ROCHESTER, N.Y., Sept. 12 -- Two University of Rochester researchers have discovered another ability of carbon nanotubes, cylinders of tightly bonded carbon atoms that have dazzled scientists and engineers with their special abilities -- from incredible tensile strength to revolutionizing computer chips. The team has added another feat to the list: ideal photon emission. Their findings were published in the current issue of Science.
"The emission bandwidth is as narrow as you can get at room temperature," said Lukas Novotny, professor of optics at the University of Rochester and co-author of the study. Such a narrow and steady emission can make such fields as quantum cryptography and single-molecule sensors a practical reality, he said.
Absence of Blinking
The emission profile came as a surprise to Novotny and to his research partner, Todd Krauss, assistant professor of chemistry at the university. They said they had set out to simply define the emission, or fluorescence, of a single carbon nanotube. By using a technique called confocal microscopy, they illuminated a single nanotube with a strongly focused laser beam. The tube absorbed the light from the laser and then re-emitted light at new frequencies that carried information about the tube's physical characteristics and its surroundings. The light emitted from the nanotube was in precise, discrete wavelengths, unlike most objects, like molecules that radiate into a broader (i.e., "fuzzier") range of wavelengths at room temperature.
But an even bigger surprise was in store for the team.
"The emission wasn't just perfectly narrow, it was steady as far as we could measure," says Krauss. In a strange quirk of quantum physics, molecules usually emit their photons for a certain time and then cease, only to resume again later, like a telegraph signal. The tubes that Krauss and Novotny measured, however, remained steady beacons to the limits of their instruments' sensitivity. "This is very exciting, because for any application in quantum optics, you want a steady and precise photon emitter," said Novotny.
Narrow emissions and a complete absence of blinking have tempting implications for single photon emitters--devices needed to dependably release a single photon on command. The US Department of Defense is interested in developing quantum cryptography, a theoretically unbreakable method of coding information, which necessitates a reliable way to deliver single photons on demand.
Spaghetti Unraveled
Other applications come in the form of sensors so sensitive they can detect a single molecule of a substance. For example, when a biological molecule such as a protein binds to a nanotube, the nanotube's perfect emission changes, revealing the presence and characteristics of the molecule. Detecting the change would be impossible if it weren't for the remarkably steady nature of the nanotube emission, because a researcher wouldn't know for certain if a sudden change in the emission was just a blink, or was meant to indicate the presence of the target molecule.
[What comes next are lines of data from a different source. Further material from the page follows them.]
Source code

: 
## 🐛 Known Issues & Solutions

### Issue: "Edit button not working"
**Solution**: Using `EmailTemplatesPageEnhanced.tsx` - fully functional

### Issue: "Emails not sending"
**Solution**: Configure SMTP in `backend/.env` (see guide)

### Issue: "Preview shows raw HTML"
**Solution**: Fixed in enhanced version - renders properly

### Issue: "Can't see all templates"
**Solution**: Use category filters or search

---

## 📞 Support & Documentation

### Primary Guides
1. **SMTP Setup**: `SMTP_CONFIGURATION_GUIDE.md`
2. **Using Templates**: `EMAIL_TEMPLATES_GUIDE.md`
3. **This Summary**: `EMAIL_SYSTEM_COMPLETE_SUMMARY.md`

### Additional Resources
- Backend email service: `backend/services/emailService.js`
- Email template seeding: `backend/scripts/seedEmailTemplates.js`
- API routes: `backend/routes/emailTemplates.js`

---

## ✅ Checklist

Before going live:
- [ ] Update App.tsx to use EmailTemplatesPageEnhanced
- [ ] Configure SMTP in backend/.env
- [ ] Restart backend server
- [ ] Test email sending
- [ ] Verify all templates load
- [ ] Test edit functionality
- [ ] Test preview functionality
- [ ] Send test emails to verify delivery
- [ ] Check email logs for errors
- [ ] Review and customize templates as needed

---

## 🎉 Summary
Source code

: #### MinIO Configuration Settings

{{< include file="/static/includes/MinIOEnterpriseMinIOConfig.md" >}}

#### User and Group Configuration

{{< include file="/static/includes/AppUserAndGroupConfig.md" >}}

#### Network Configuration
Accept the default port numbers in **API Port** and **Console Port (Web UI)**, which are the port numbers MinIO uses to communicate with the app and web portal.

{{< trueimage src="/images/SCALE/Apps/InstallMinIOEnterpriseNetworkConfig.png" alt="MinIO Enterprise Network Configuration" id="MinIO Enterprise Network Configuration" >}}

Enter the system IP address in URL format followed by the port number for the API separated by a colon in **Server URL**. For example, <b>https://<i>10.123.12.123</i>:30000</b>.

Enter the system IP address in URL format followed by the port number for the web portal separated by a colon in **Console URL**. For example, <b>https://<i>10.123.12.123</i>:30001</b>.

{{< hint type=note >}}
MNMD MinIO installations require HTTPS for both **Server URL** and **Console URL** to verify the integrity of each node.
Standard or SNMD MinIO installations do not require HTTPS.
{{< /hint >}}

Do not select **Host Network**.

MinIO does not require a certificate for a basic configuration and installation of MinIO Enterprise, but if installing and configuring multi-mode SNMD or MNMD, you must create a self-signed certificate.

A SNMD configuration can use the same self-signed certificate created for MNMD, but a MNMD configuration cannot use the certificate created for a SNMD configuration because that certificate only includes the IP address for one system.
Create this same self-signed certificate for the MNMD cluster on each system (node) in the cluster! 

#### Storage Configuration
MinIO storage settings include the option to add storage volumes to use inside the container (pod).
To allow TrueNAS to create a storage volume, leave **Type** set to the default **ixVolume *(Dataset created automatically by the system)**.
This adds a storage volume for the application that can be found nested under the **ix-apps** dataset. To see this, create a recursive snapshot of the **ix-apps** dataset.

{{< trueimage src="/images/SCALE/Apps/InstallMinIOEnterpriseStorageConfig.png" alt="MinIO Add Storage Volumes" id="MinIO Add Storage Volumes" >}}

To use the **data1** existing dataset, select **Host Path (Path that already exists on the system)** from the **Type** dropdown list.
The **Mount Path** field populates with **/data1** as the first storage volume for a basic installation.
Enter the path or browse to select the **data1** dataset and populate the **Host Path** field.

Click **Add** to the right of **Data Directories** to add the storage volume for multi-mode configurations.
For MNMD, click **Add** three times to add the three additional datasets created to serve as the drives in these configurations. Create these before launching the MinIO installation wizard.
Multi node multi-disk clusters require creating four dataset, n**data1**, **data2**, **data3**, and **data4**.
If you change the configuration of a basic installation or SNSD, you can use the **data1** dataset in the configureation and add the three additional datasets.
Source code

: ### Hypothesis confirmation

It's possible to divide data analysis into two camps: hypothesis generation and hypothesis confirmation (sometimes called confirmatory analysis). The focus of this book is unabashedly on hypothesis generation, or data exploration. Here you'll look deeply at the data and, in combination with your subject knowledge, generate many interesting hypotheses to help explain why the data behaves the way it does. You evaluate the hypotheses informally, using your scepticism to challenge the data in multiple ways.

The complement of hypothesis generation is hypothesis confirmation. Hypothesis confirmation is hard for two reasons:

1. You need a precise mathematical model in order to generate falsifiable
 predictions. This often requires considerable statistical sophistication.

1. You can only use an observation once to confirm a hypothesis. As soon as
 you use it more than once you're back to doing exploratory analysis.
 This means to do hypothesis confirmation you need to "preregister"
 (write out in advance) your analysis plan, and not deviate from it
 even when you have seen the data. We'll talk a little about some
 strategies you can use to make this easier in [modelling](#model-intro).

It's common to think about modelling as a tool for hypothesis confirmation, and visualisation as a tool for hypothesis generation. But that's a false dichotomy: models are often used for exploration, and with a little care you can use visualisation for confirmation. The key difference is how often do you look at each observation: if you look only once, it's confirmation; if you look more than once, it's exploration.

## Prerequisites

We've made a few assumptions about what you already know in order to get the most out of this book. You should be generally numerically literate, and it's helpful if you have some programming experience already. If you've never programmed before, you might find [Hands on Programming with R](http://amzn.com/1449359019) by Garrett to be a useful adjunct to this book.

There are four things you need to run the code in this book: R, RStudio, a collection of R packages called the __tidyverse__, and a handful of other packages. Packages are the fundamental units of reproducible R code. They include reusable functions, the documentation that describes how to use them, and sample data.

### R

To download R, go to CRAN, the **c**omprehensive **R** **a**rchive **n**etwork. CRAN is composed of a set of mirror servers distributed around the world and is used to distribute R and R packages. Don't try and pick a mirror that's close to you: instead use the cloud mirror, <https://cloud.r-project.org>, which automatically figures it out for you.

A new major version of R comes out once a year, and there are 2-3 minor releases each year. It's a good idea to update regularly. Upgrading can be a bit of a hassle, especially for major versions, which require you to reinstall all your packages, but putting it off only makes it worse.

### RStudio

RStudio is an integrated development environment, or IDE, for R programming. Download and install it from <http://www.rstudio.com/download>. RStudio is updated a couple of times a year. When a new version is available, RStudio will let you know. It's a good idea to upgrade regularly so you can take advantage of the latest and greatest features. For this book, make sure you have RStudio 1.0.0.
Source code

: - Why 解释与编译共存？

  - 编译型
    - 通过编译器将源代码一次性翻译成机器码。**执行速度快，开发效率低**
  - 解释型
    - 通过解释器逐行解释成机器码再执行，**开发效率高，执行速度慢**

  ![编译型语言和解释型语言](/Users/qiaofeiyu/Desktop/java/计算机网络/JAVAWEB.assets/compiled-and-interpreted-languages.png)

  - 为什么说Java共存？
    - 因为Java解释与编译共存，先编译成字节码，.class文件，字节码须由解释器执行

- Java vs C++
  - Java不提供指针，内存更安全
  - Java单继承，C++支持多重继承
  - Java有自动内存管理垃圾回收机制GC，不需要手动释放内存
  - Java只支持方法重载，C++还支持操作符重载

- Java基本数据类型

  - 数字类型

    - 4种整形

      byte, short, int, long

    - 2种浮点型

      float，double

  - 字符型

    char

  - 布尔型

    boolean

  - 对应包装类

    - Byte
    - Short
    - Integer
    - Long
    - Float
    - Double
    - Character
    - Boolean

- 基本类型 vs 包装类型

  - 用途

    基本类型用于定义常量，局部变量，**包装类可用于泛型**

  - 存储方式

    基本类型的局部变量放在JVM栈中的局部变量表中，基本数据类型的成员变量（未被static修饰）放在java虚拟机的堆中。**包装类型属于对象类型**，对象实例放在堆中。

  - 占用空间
Until just a few months ago, determining the emission characteristics of a nanotube was impossible. Carbon nanotubes cannot be made individually; rather they come in a jumble, like a pile of spaghetti. Trying to measure the photon emission of a tube in the jumble is impossible, because the tube will pass the photons it absorbs to other tubes instead of re-emitting them in its telltale fashion. What scientists end up with is a sort of average of what the collection of tubes will emit, not the emission characteristics of a single tube. Only within the past few months have researchers figured out how to remove a single nanotube from the pile of spaghetti in order to study its properties as an individual.
Krauss and Novotny are now devising experiments to test the steadiness of the nanotube fluorescence beyond the range of the initial experiments, and are pursuing studies aimed at determining the ultimate minimum possible emission bandwidth at ultracold temperatures.
Their work was funded by the National Science Foundation, the US Department of Energy, the Research Corp. and the New York State Office of Science and Academic Research.